Red Hat Linux ships with very few drivers built into the kernel. Instead, most drivers, including Ethernet drivers, are provided in the form of dynamically loadable modules. When you set up networking during Red Hat Linux installation, the installation program adds appropriate entries to the text file /etc/modules.conf. These entries tell the modprobe command what modules to load. For Ethernet drivers, the important entries are lines that define the driver aliases eth0, eth1, and so on. If you have only one Ethernet card, the alias eth0 should be set to the name of the driver for your Ethernet card (refer to Table D-1 for a list of cards and their corresponding drivers).

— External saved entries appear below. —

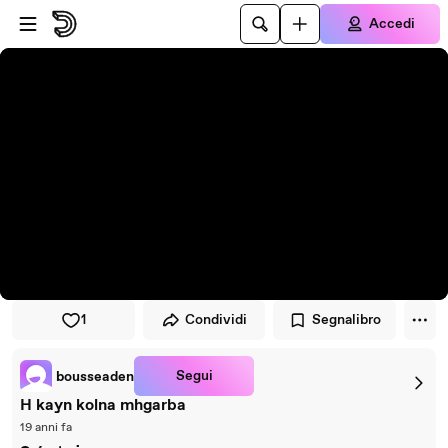
Vai al lettore
Passa al contenuto principale
Accedi
1
Condividi
Segnalibro
Segui
bousseaden
H kayn kolna mhgarba
19 anni fa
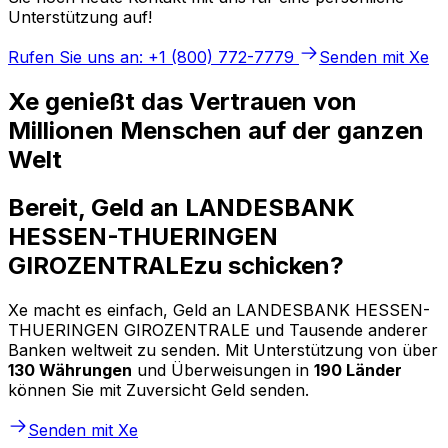
Unterstützung auf!
Rufen Sie uns an: +1 (800) 772-7779
Senden mit Xe
Xe genießt das Vertrauen von
Millionen Menschen auf der ganzen
Welt
Bereit, Geld an LANDESBANK
HESSEN-THUERINGEN
GIROZENTRALEzu schicken?
Xe macht es einfach, Geld an LANDESBANK HESSEN-
THUERINGEN GIROZENTRALE und Tausende anderer
Banken weltweit zu senden. Mit Unterstützung von über
130 Währungen
und Überweisungen in
190 Länder
können Sie mit Zuversicht Geld senden.
Senden mit Xe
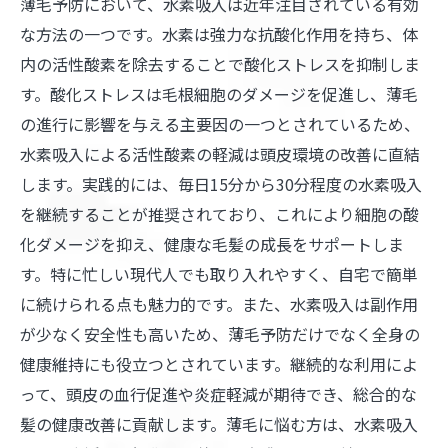
薄毛予防において、水素吸入は近年注目されている有効
な方法の一つです。水素は強力な抗酸化作用を持ち、体
内の活性酸素を除去することで酸化ストレスを抑制しま
す。酸化ストレスは毛根細胞のダメージを促進し、薄毛
の進行に影響を与える主要因の一つとされているため、
水素吸入による活性酸素の軽減は頭皮環境の改善に直結
します。実践的には、毎日15分から30分程度の水素吸入
を継続することが推奨されており、これにより細胞の酸
化ダメージを抑え、健康な毛髪の成長をサポートしま
す。特に忙しい現代人でも取り入れやすく、自宅で簡単
に続けられる点も魅力的です。また、水素吸入は副作用
が少なく安全性も高いため、薄毛予防だけでなく全身の
健康維持にも役立つとされています。継続的な利用によ
って、頭皮の血行促進や炎症軽減が期待でき、総合的な
髪の健康改善に貢献します。薄毛に悩む方は、水素吸入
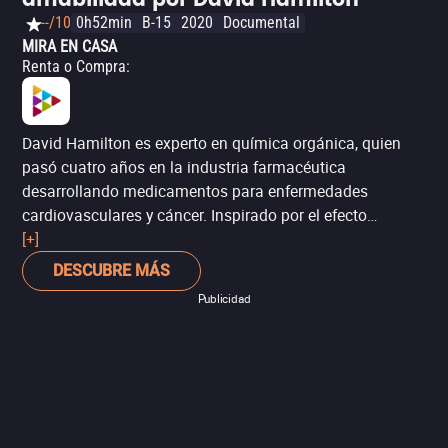
amabilidad por David Hamilton
--/10
0h52min
B-15
2020
Documental
MIRA EN CASA
Renta o Compra
:
David Hamilton es experto en química orgánica, quien
pasó cuatro años en la industria farmacéutica
desarrollando medicamentos para enfermedades
cardiovasculares y cáncer. Inspirado por el efecto
placebo, dejó la industria para escribir libros y educar a
[+]
las personas sobre cómo pueden aprovechar sus mentes
DESCUBRE MÁS
y emociones para mejorar su salud. En este documental,
Publicidad
parte de la serie 'Heal Lessons', Hamilton explora
principalmente los efectos psicológicos en el cuerpo, y
cómo la bondad puede ser una cura. Lo que sí vale la
pena recordar es no dejar de lado los tratamientos
tradicionales. Si tienes algún padecimiento, primero
consulta a tu médico.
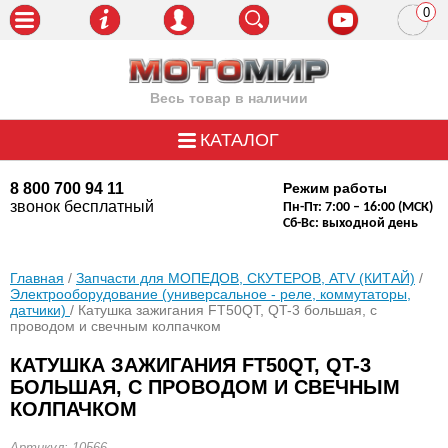
0
пози
Весь товар в наличии
КАТАЛОГ
8 800 700 94 11
Режим работы
звонок бесплатный
Пн-Пт: 7:00 – 16:00 (МСК)
Сб-Вс: выходной день
Главная
/
Запчасти для МОПЕДОВ, СКУТЕРОВ, ATV (КИТАЙ)
/
Электрооборудование (универсальное - реле, коммутаторы,
датчики)
/ Катушка зажигания FT50QT, QT-3 большая, с
проводом и свечным колпачком
КАТУШКА ЗАЖИГАНИЯ FT50QT, QT-3
БОЛЬШАЯ, С ПРОВОДОМ И СВЕЧНЫМ
КОЛПАЧКОМ
Артикул: 10566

For example, my PC has a 3Com 3C905C PCI Ethernet card. For this card, the installation program adds the following alias entry in the /etc/modules.conf file:
alias eth0 3c59x
For some older Ethernet cards, you may need another entry in the /etc/modules.conf file to specify various options, such as I/O port address and interrupt number (IRQ) for your Ethernet card. For example, the following line in /etc/modules.conf specifies an IRQ of 5 and an I/O port address of 0x300 (hexadecimal 300) for the 3Com 3C503 card:
options 3c503 irq=5 io=0x300
For PCI and EISA Ethernet cards, it is safe to let the driver probe for various parameters of the card. Consult the files in /usr/src/linux-2.4/Documentation/networking for the options various Ethernet driver modules accept.